- At Musk’s 2013 birthday event, he and Larry Page discussed the role of AI in humanity’s future, according to biographer Walter Isaacson’s retelling.
- While the page labeled Musk an “expert”, Musk defended his views as “pro-human”.
- Musk tried to block Google’s acquisition of AI company DeepMind, saying Page should not control the future of AI, Isaacson wrote in a Time magazine report.
In the lead-up to Google’s acquisition of DeepMind in 2014, Elon Musk tried to stop the deal and buy the AI company himself.
Walter Isaacson — the author who spent three years following Musk to write his biography — details the background of the buyout effort in his upcoming biography, “Elon Musk.” The book will be released on September 12. Time magazine published an excerpt of the biography on Wednesday.
According to Isaacson, Musk’s distrust of then-Google CEO Larry Page and his views on AI were the reasons behind the failed attempt.
He recounted an exchange between Kasturi and Page at the former’s 2013 birthday event in Napa Valley, California, where the two figures disagreed over the possibility of AI replacing humans.
During the conversation, Page labeled Musk a “speciesist” — someone who favors their own species — while Musk defended his stance, saying, “Well, yeah, I’m a humanist, I like humanity, dude,” according to Isaacson. Account
Page, on the other hand, felt that the distinction between humans and machines was unimportant and that machines could represent the next stage of evolution if they surpassed human intelligence.
After the encounter, Musk contacted DeepMind co-founder Demis Hassabis in 2013 and tried to convince him not to take the Google deal.
“The future of AI should not be controlled by Larry,” Musk told Hassabis, according to Isaacson’s account.
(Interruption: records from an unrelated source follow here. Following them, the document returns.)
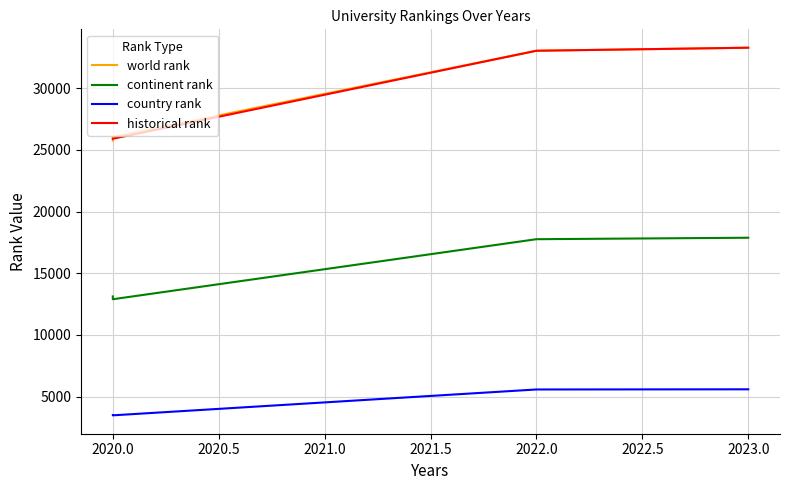

True or false: country rank and continent rank cross at least once.

False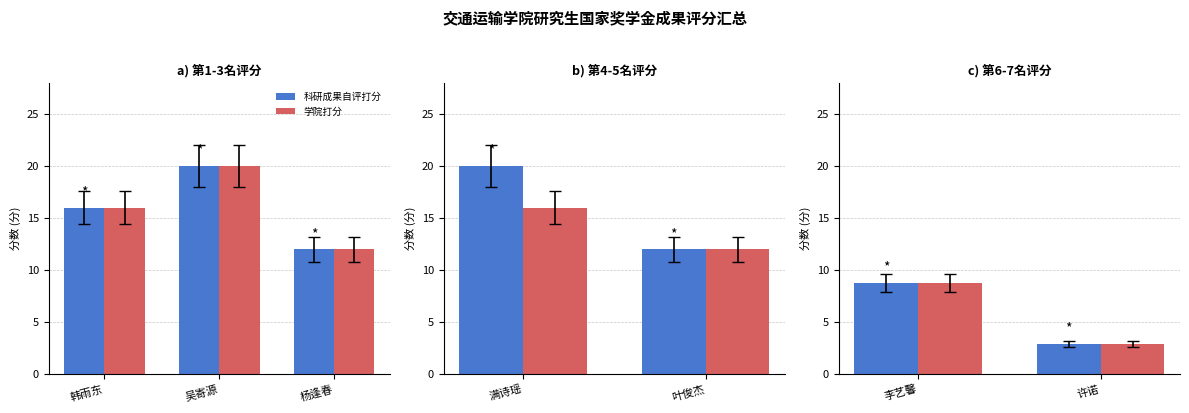

Where does the 学院打分 series first go above 8?

李艺馨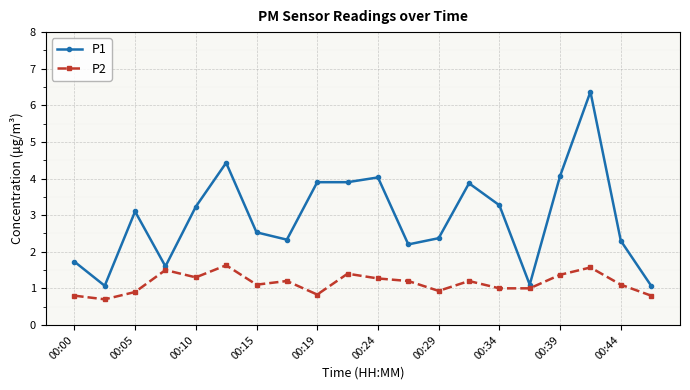

What are all the series names shown in the legend?

P1, P2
Musk, along with PayPal co-founder Luke Nosek, attempted to co-finance Hasbis’s acquisition of the company. However, Google announced the acquisition of DeepMind in 2014 for $500 million.
Musk’s last-minute attempt to buy DeepMind — which never made it to the company’s board — has been documented before.
In April 2023, the billionaire entrepreneur said in an interview with Tucker Carlson that his and Page’s differing views on AI were the catalyst for co-founding OpenAI in 2015. Musk left OpenAI’s board in 2018 and has been critical of the company ever since. .
Later, Musk founded his own AI startup, xAI. Page is currently a board member and controlling shareholder of Google’s parent company, Alphabet.
Musk is not alone in expressing concern about AI’s threat to humanity. Even OpenAI CEO Sam Altman, former Google CEO Eric Schmidt and AI pioneer Geoffrey Hinton have sounded the alarm on the dangers posed by AI.
Still, a group of AI experts signed an open letter in April arguing that a focus on hypothetical risks ignores the real harm AI is causing today.
Musk, Page and Google did not immediately respond to Insider’s request for comment sent outside regular business hours.